Frank Vogel takes partial responsibility for the current superteam in Cleveland. To hear him tell it, it all dates back to the 2014 All-Star Game, when Vogel—currently the Orlando Magic head coach, then coach of the Indiana Pacers—was on the sidelines for the Eastern Conference.
“I feel partly responsible for aligning Kyrie and LeBron,” Vogel said after a recent Magic shootaround, a big smile on his face. “[James] was a Miami Heat member back then, and I take pride in being the first one to put them in the 1-3 pick-and-roll. It helped us come back and win—we were down in the fourth quarter, and that helped us come from behind.” Vogel’s East All-Stars won, 163-155.
Vogel is joking, of course, and even fatalistic about the whole thing: “That was some good action with some very talented guys. It worked against me. All it did was just get him in my division.”
But while Vogel and many other players and coaches point out at every turn that the game itself is little more than a gathering of greatness, with celebration the goal rather than victory, it leaves coaches of the game in an odd position: Just what are they to do with themselves?
Steve Kerr, coach of the 2015 West All-Stars, had his staff assemble a set of video clips that included each of his dozen stars that year.
“We tried to do some creative stuff, connect with the players,” Kerr said prior to a game in Brooklyn earlier this season. “It was entertaining. But it’s not about the game, it’s about the accomplishment. And I think it’s about reminding the guys of what a big accomplishment that is.”
And that dovetails with the way the players view it. One of Kerr’s current mainstays, Kevin Durant, experienced him as an All-Star coach more than a year before Durant made the choice to join him in Golden State.

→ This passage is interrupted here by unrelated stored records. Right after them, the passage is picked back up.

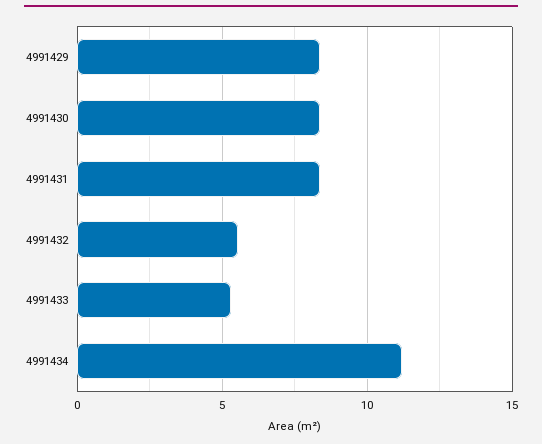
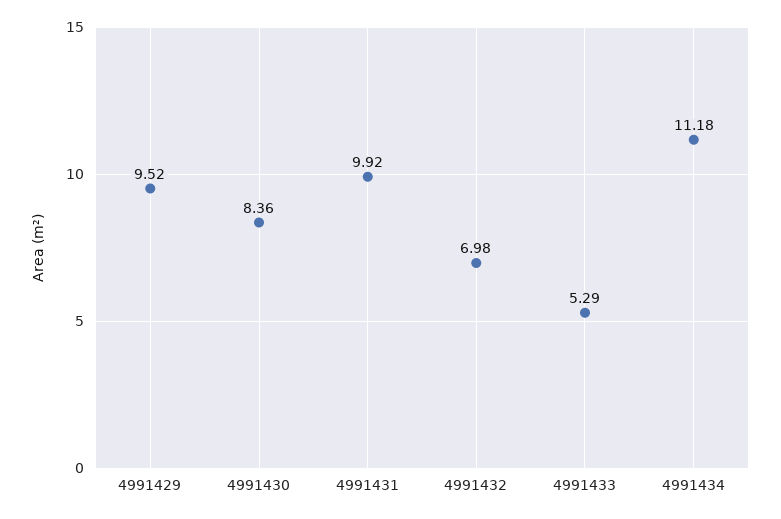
4991429: 8.5 -> 9.52
4991431: 8.5 -> 9.92
4991432: 5.5 -> 6.98

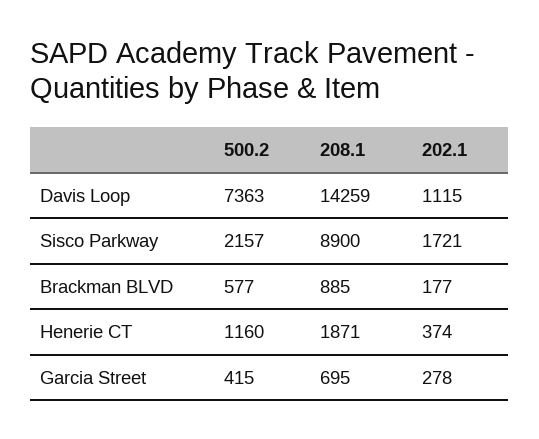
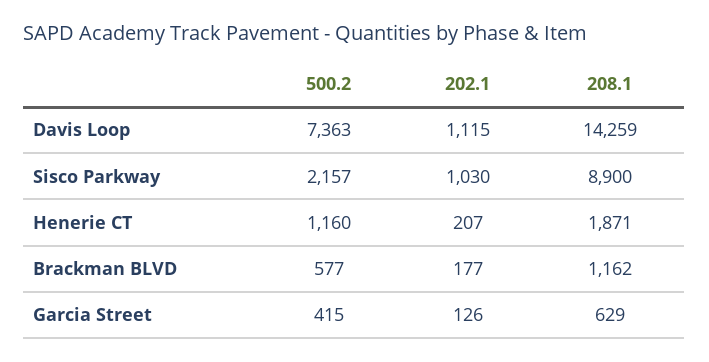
202.1, Sisco Parkway: 1721 -> 1030
208.1, Brackman BLVD: 885 -> 1162
202.1, Henerie CT: 374 -> 207
208.1, Garcia Street: 695 -> 629
202.1, Garcia Street: 278 -> 126

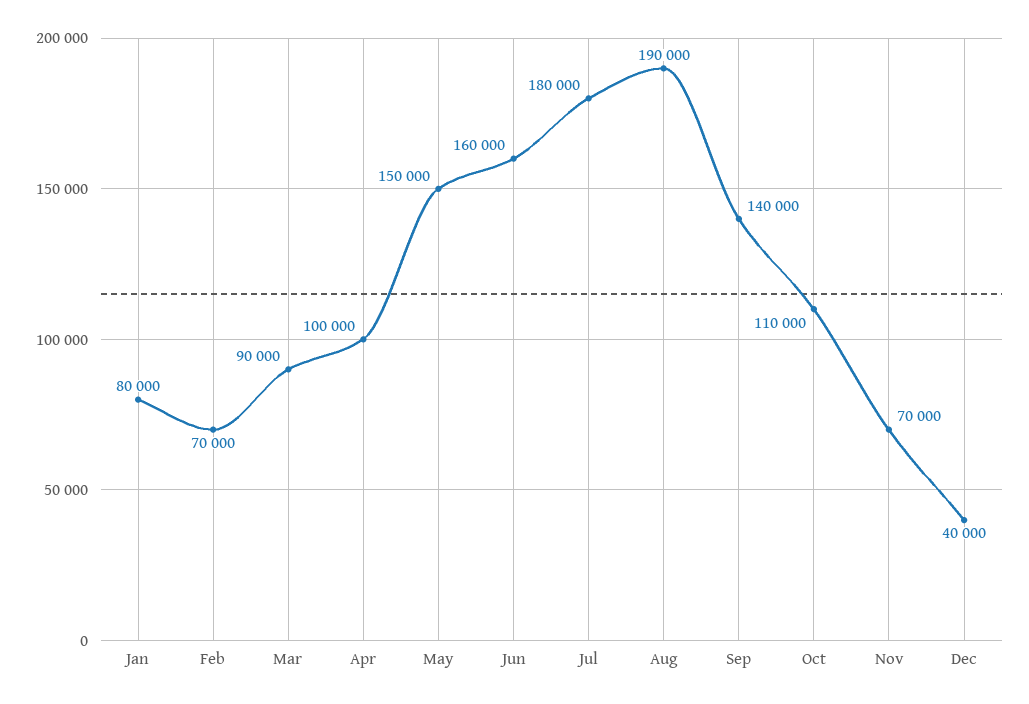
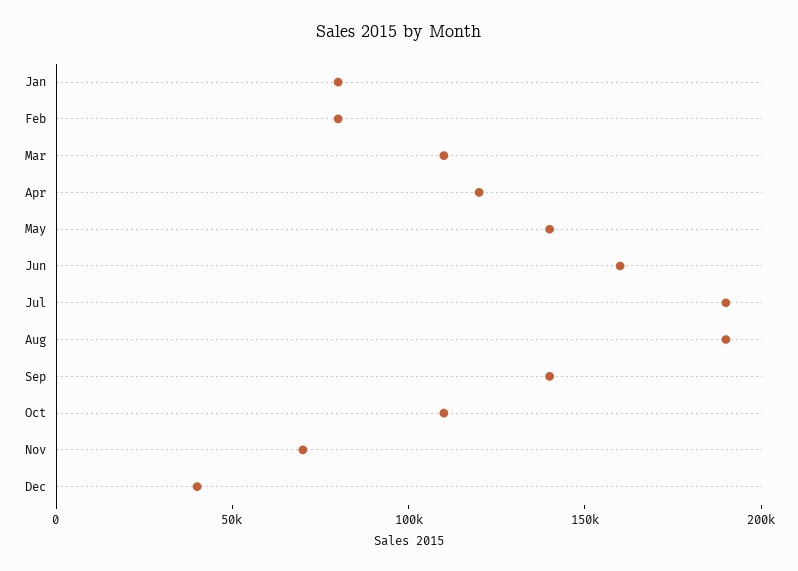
Feb: 70000 -> 80000
Mar: 90000 -> 110000
Apr: 100000 -> 120000
May: 150000 -> 140000
Jul: 180000 -> 190000

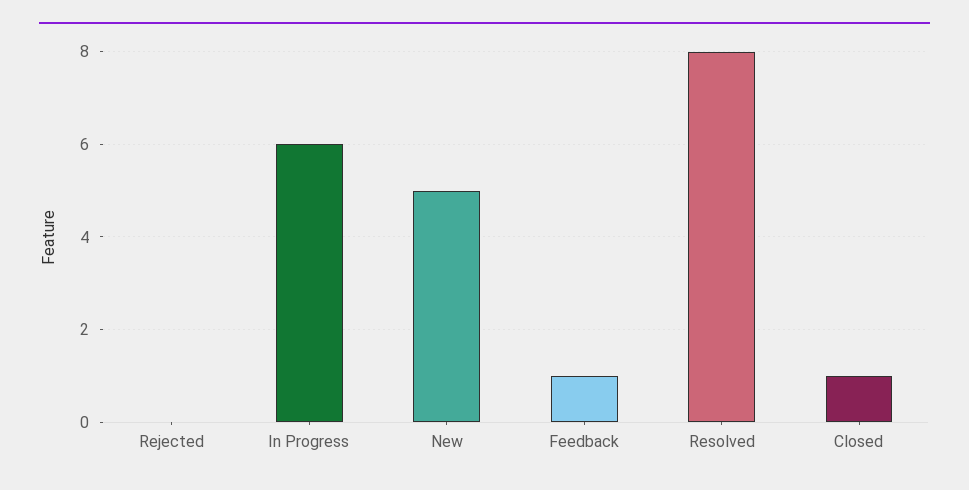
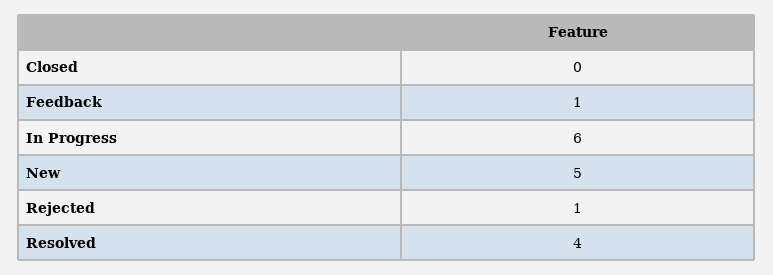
Rejected: 0 -> 1
Resolved: 8 -> 4
Closed: 1 -> 0

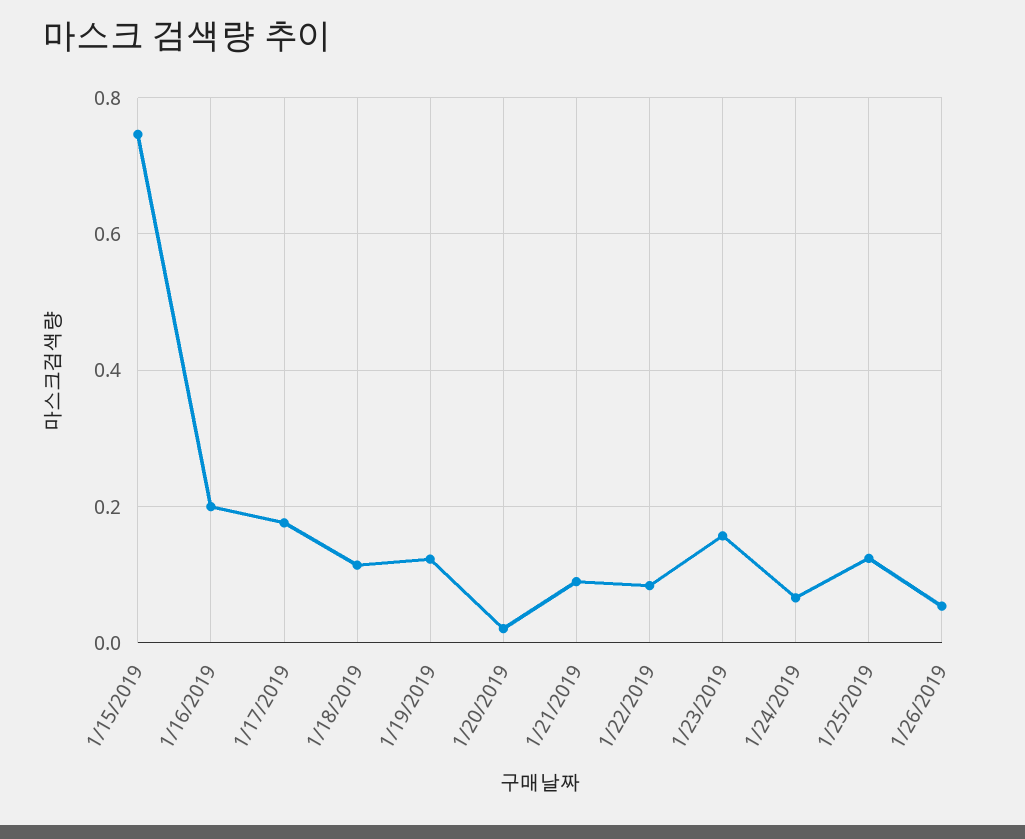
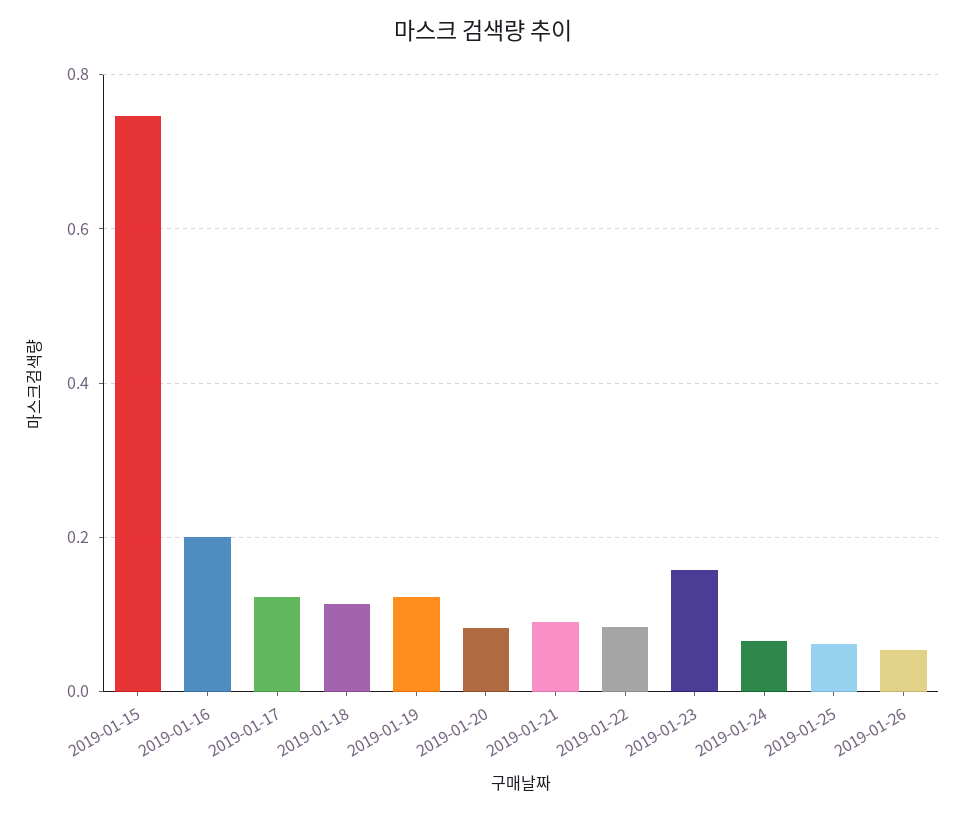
1/17/2019: 0.18 -> 0.12
1/20/2019: 0.02 -> 0.08
1/25/2019: 0.12 -> 0.06

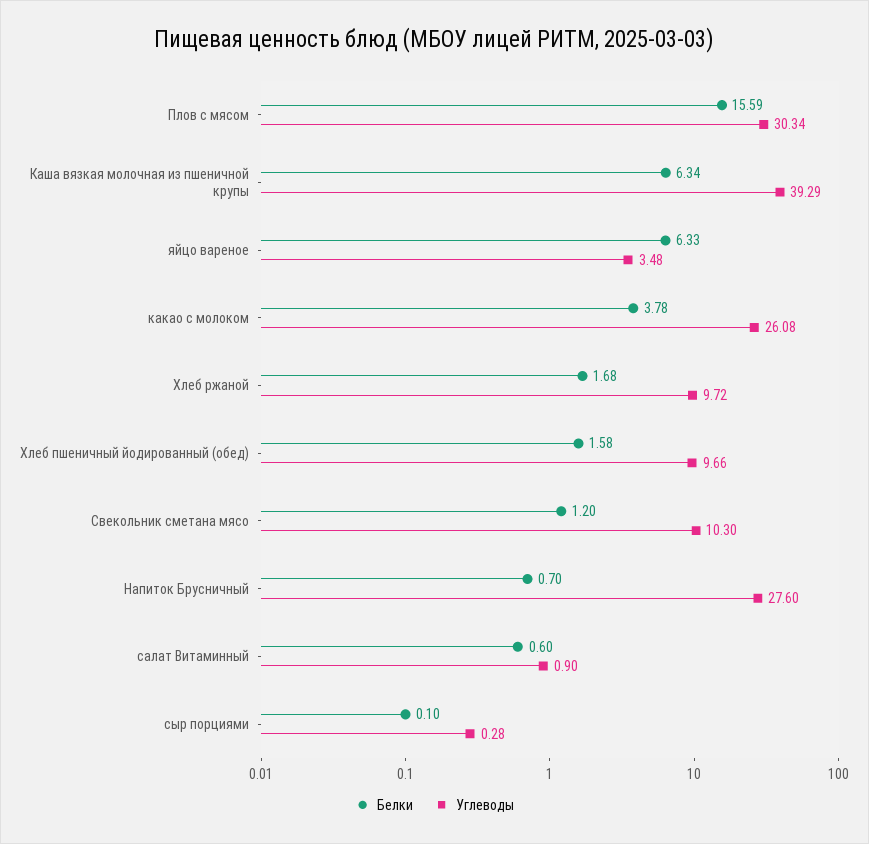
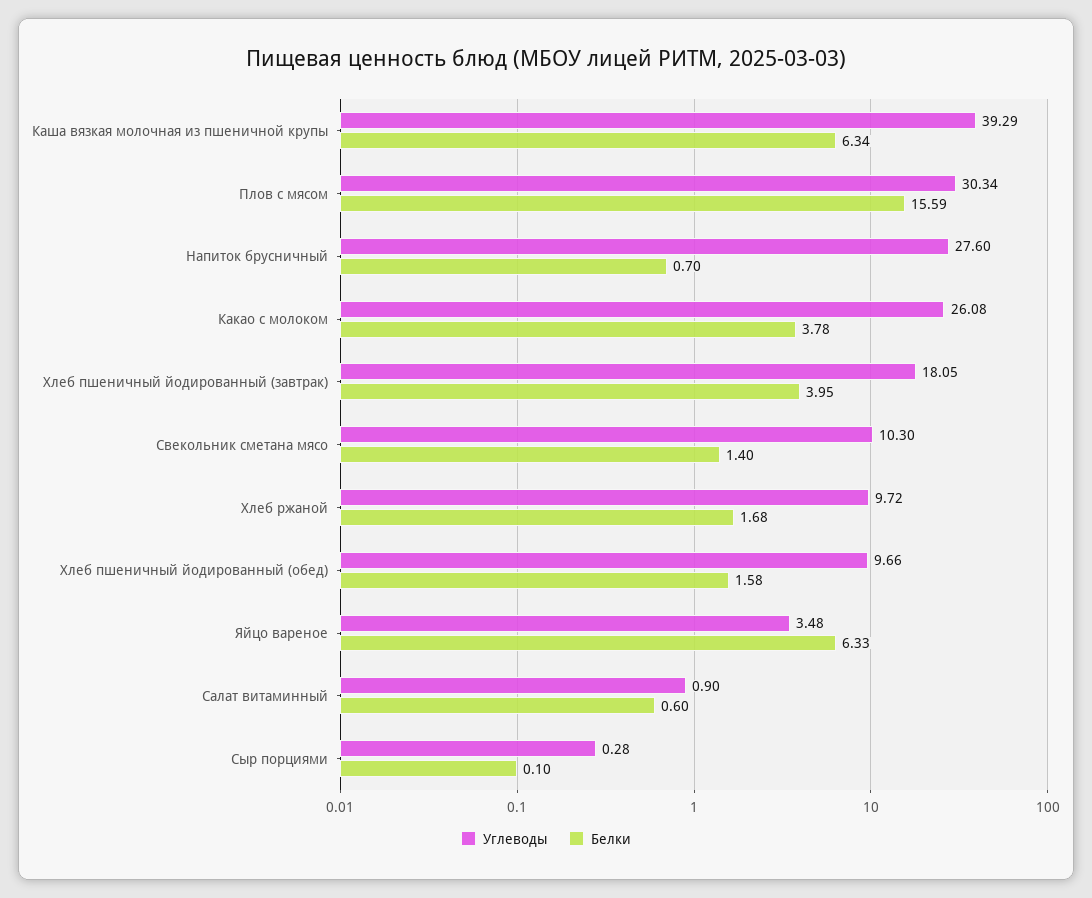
Белки, Свекольник сметана мясо: 1.2 -> 1.4
Углеводы, Хлеб пшеничный йодированный (завтрак): none -> 18.05
Белки, Хлеб пшеничный йодированный (завтрак): none -> 3.95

“I’ve been around, from Coach Pop to Phil Jackson to Steve Kerr,” Durant said in Brooklyn in December. “They’re just all insightful and recognize how important these moments are for the players. I don’t want to say they ‘coach,’ but to see them and how they operate, how much we all enjoy it together as a group, that flies under the radar, how important it is to some players, to be recognized as one of the 24 best players in the League.”
Note that caveat from Durant: “I don’t want to say they coach.” That’s trickier than it sounds. After all, the men chosen to coach the NBA All-Stars spend every waking moment, and much of their dreams, scheming, creating and determining ways to make their teams better.
Suddenly, presented with the best rosters they’ll ever have, they are expected to do…nothing?
In Tyronn Lue’s case, the experience came with more than the usual amount of baggage. Lue was gifted the East coaching gig in ’16 thanks to a first-place record the Cavaliers compiled largely under David Blatt, who was fired on January 22. Lue wasn’t even sure he’d accept the honor at first, but ultimately said he found peace with it, mostly because he knew how much he’d enjoy the chance to be around so many great players.
“It’s great to see their personalities and how they all get along,” Lue said of his East team. “So just great to be part of that, the best players in the NBA. But it was kind of a mixed honor, between me and Coach Blatt.”
But did he learn anything from what was, after all, his 12th game as a head coach?
“In the All-Star Game? Nothing,” Lue insisted.
Kerr agreed, even with a Warriors team that is the closest the NBA has ever seen to a literal All-Star team.
“It’s really fun to be in the company of the best players in the world, seeing them all in front of you,” Kerr said. “There’s zero coaching involved, at least I didn’t draw up a play. It’s not about what offense or defense you’re going to run—it’s about a bunch of guys having fun, displaying their skills in front of the world. But it didn’t affect my coaching, or anything about how I approach my team.”
For Vogel, it wasn’t quite so hands-off. He kept it light, but he did design some out-of-timeout plays. He’d sketched out the rotation minutes ahead of time, making certain that every player received comparable minutes for the honor, and all 12 of his All-Stars saw double-digit minutes of playing time. The well-known defensive taskmaster even delivered a halfhearted pep talk geared toward a slight improvement on that front.
“Yes, we joked about it a lot during timeouts,” Vogel said. “I said, I know what the spirit of this game is, but we can try a little harder on defense. We don’t have to go nuts, but we can try a little harder.”
Still, beyond the careful arrangement of minutes on the court and bringing friends and family to the arena—Vogel made sure his wife and children got to live through this career highlight with him—the All-Star coach’s job comes down, effectively, to smelling the roses.
Or as Kerr sarcastically put it when it was pointed out to him that his West All-Stars won, 163-158, with a stellar fourth quarter: “I think it was coaching down the stretch. I remember handing the ball to Chris Paul seven straight times and turning to my assistants and saying, Man, what a phenomenal coaching job that was. Nobody else could’ve thought of that.”